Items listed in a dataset
--------------------------------------------------
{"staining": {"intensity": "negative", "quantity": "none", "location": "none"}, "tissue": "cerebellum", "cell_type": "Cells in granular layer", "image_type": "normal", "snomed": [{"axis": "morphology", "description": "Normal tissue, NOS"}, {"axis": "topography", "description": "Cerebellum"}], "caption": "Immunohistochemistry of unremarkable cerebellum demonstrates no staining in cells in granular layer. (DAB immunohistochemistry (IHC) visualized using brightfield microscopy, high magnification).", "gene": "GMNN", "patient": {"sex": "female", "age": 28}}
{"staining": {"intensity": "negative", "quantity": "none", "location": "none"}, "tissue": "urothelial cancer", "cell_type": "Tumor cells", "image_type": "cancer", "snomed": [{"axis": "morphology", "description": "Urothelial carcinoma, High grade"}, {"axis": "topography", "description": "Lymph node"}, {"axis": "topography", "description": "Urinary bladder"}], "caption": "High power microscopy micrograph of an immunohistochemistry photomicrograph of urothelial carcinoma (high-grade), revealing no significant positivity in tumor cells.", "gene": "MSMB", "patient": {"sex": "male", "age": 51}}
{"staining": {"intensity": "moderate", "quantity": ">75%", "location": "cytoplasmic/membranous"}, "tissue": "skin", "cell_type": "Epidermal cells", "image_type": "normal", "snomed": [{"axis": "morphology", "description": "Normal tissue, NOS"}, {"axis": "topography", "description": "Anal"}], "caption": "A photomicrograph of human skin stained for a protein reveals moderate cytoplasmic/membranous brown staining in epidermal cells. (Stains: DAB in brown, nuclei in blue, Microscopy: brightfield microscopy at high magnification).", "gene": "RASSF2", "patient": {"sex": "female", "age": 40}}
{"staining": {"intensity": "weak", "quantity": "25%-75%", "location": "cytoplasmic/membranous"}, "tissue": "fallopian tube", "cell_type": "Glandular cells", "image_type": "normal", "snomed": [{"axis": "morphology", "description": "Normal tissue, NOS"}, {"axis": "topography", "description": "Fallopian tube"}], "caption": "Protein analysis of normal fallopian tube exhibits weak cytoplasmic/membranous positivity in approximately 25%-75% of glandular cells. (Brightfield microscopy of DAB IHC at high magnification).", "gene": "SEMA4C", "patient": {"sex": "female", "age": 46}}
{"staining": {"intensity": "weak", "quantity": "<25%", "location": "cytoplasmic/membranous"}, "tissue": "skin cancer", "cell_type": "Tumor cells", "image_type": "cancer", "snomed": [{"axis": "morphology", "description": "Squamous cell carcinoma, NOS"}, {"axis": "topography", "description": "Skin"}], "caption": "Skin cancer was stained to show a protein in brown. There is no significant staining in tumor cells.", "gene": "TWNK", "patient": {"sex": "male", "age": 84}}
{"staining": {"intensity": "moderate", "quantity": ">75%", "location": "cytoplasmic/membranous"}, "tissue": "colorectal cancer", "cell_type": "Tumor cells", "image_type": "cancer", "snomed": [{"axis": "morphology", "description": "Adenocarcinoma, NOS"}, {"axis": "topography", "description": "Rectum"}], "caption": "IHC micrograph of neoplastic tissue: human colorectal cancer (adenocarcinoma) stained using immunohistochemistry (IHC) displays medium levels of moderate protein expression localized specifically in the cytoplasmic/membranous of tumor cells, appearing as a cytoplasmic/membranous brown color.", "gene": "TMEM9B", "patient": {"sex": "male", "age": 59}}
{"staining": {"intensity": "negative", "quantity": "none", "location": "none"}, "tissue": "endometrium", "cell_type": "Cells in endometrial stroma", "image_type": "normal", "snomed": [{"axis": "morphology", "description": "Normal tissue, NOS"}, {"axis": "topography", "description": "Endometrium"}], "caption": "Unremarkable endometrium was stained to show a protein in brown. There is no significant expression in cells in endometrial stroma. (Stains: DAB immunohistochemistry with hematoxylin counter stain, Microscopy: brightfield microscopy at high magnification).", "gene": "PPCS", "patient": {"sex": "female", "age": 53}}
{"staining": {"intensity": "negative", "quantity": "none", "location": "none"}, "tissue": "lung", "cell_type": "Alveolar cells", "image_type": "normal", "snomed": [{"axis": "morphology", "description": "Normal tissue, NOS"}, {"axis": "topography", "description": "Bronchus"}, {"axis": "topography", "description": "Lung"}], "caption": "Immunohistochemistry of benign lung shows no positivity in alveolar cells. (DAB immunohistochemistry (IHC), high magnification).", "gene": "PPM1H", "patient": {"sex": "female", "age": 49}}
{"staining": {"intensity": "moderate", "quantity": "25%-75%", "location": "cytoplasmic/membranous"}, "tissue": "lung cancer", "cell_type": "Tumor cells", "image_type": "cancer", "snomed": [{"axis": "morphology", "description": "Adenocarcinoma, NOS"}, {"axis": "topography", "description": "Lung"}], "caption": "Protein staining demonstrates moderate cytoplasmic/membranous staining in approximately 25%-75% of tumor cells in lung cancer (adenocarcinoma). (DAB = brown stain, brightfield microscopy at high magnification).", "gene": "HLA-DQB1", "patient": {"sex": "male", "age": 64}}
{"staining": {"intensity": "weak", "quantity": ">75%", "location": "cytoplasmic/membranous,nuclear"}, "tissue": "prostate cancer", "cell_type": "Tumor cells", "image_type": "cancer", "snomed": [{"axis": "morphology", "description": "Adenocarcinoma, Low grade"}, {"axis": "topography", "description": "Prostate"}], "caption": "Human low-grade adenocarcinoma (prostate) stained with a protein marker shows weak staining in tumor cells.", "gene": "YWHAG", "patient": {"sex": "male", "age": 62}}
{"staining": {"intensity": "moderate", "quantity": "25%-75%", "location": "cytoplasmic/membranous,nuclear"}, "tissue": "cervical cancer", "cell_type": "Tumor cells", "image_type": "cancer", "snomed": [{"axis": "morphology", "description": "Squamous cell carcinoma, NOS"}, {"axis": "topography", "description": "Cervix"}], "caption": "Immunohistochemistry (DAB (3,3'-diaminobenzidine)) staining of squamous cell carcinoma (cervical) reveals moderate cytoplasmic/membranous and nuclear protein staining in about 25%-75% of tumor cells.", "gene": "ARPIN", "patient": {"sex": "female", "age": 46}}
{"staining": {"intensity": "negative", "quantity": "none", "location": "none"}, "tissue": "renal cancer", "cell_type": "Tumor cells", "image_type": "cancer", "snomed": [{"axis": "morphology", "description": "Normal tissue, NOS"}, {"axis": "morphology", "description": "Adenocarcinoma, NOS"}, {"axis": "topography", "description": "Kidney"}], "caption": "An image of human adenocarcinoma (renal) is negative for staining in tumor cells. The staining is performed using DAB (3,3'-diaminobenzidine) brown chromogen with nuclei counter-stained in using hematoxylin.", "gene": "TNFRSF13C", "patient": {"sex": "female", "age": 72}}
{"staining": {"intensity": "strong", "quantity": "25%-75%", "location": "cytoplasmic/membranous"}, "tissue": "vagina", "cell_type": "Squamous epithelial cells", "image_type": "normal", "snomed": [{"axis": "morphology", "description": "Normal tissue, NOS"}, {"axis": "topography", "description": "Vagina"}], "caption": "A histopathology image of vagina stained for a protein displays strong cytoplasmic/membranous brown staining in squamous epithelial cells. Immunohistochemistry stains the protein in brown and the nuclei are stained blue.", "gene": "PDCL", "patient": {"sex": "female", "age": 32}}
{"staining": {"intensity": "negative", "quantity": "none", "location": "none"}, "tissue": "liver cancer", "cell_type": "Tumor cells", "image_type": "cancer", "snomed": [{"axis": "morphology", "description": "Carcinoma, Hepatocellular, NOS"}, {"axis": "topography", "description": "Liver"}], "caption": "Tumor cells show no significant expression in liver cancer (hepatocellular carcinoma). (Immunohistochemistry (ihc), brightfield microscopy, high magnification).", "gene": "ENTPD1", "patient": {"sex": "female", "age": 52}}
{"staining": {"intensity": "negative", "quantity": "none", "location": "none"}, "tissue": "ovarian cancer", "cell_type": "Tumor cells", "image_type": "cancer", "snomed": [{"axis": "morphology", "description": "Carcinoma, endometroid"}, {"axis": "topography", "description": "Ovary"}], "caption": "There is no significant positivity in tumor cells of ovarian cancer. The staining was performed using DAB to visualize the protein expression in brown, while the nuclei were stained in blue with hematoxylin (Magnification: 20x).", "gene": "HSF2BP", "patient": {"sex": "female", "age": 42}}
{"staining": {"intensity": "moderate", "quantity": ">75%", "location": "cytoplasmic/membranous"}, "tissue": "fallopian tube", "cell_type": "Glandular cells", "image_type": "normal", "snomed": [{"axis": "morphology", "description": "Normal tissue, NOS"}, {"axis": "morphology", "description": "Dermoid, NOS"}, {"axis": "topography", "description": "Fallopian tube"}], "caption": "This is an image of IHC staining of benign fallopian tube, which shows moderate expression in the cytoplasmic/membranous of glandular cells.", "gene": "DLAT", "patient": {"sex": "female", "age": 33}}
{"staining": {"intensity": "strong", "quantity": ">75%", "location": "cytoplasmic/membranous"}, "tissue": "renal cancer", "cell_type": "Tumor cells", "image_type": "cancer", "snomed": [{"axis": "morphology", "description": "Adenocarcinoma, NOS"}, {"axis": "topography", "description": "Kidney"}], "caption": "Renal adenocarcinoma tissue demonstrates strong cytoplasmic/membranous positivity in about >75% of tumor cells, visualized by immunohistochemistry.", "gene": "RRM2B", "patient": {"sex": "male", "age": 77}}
--------------------------------------------------
Every line in the records above with the string "Kidney" in it should be shown.

{"staining": {"intensity": "negative", "quantity": "none", "location": "none"}, "tissue": "renal cancer", "cell_type": "Tumor cells", "image_type": "cancer", "snomed": [{"axis": "morphology", "description": "Normal tissue, NOS"}, {"axis": "morphology", "description": "Adenocarcinoma, NOS"}, {"axis": "topography", "description": "Kidney"}], "caption": "An image of human adenocarcinoma (renal) is negative for staining in tumor cells. The staining is performed using DAB (3,3'-diaminobenzidine) brown chromogen with nuclei counter-stained in using hematoxylin.", "gene": "TNFRSF13C", "patient": {"sex": "female", "age": 72}}
{"staining": {"intensity": "strong", "quantity": ">75%", "location": "cytoplasmic/membranous"}, "tissue": "renal cancer", "cell_type": "Tumor cells", "image_type": "cancer", "snomed": [{"axis": "morphology", "description": "Adenocarcinoma, NOS"}, {"axis": "topography", "description": "Kidney"}], "caption": "Renal adenocarcinoma tissue demonstrates strong cytoplasmic/membranous positivity in about >75% of tumor cells, visualized by immunohistochemistry.", "gene": "RRM2B", "patient": {"sex": "male", "age": 77}}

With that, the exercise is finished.